(Bloc de texte)
Enfant, j’avais de l’amour pour la princesse — et comme de Gaulle régnait, la grandeur était là, je ne pouvais pas en douter. Je me revois à vingt ans, longeant en Solex les murs de l’Élysée, côté Marigny. À ces âges on n’est pas très bien dans ses pompes. C’était peu dire dans mon cas, mais au moins, grâce à lui, j’étais bien dans ma France. Je me revois au printemps 1969, plein de rancœur envers les Français qui le congédiaient. Je me revois, à l’automne de l’année suivante, errant comme un clochard ivre dans les rues d’une ville où je campais alors. « De Gaulle est mort, la France est veuve », venait de dire Pompidou à la télévision. Veuve, la France, et moi, orphelin d’un songe qu’il savait entretenir de sa voix caverneuse. Je crois l’entendre encore quand je reviens à Colombey, et le vent qui la porte effeuille en mon for les pages les plus reluisantes de l’histoire de mon pays.

(Consigne) Recopiez fidèlement le passage du texte sur de Gaulle compris entre « Enfant, j’avais de » et « de mon pays. », ces deux segments inclus.

(Entrées fournies)
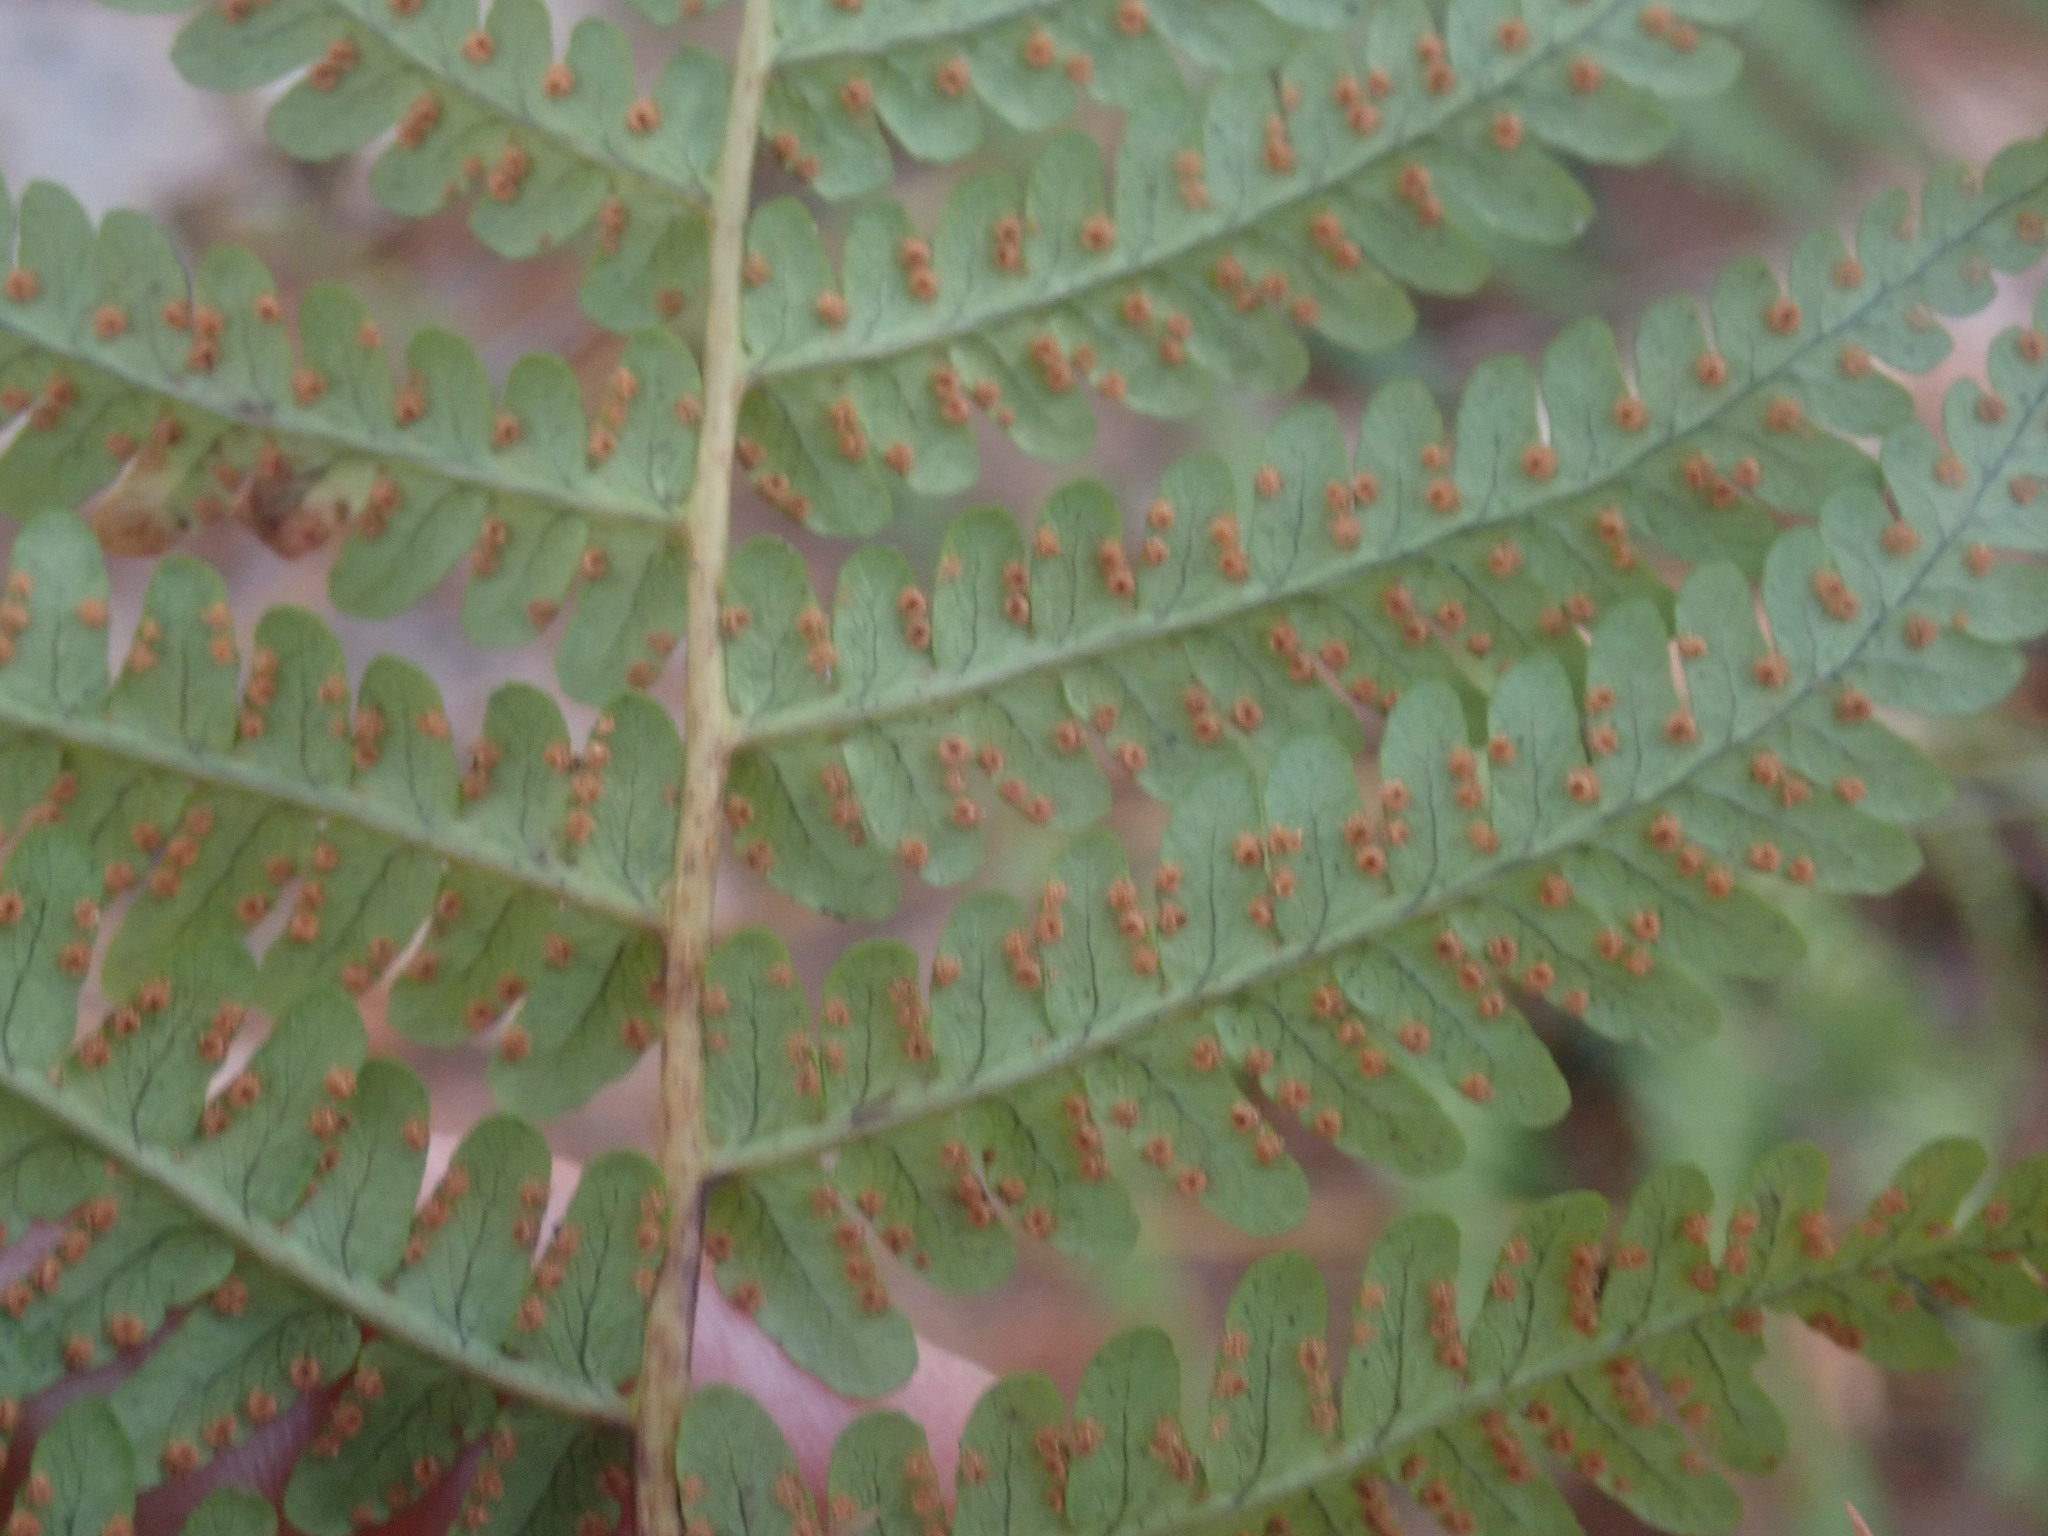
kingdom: Plantae
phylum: Tracheophyta
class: Polypodiopsida
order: Polypodiales
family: Dryopteridaceae
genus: Dryopteris
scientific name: Dryopteris marginalis
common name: Marginal wood fern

(Corrigé de l'exercice)
Enfant, j’avais de l’amour pour la princesse — et comme de Gaulle régnait, la grandeur était là, je ne pouvais pas en douter. Je me revois à vingt ans, longeant en Solex les murs de l’Élysée, côté Marigny. À ces âges on n’est pas très bien dans ses pompes. C’était peu dire dans mon cas, mais au moins, grâce à lui, j’étais bien dans ma France. Je me revois au printemps 1969, plein de rancœur envers les Français qui le congédiaient. Je me revois, à l’automne de l’année suivante, errant comme un clochard ivre dans les rues d’une ville où je campais alors. « De Gaulle est mort, la France est veuve », venait de dire Pompidou à la télévision. Veuve, la France, et moi, orphelin d’un songe qu’il savait entretenir de sa voix caverneuse. Je crois l’entendre encore quand je reviens à Colombey, et le vent qui la porte effeuille en mon for les pages les plus reluisantes de l’histoire de mon pays.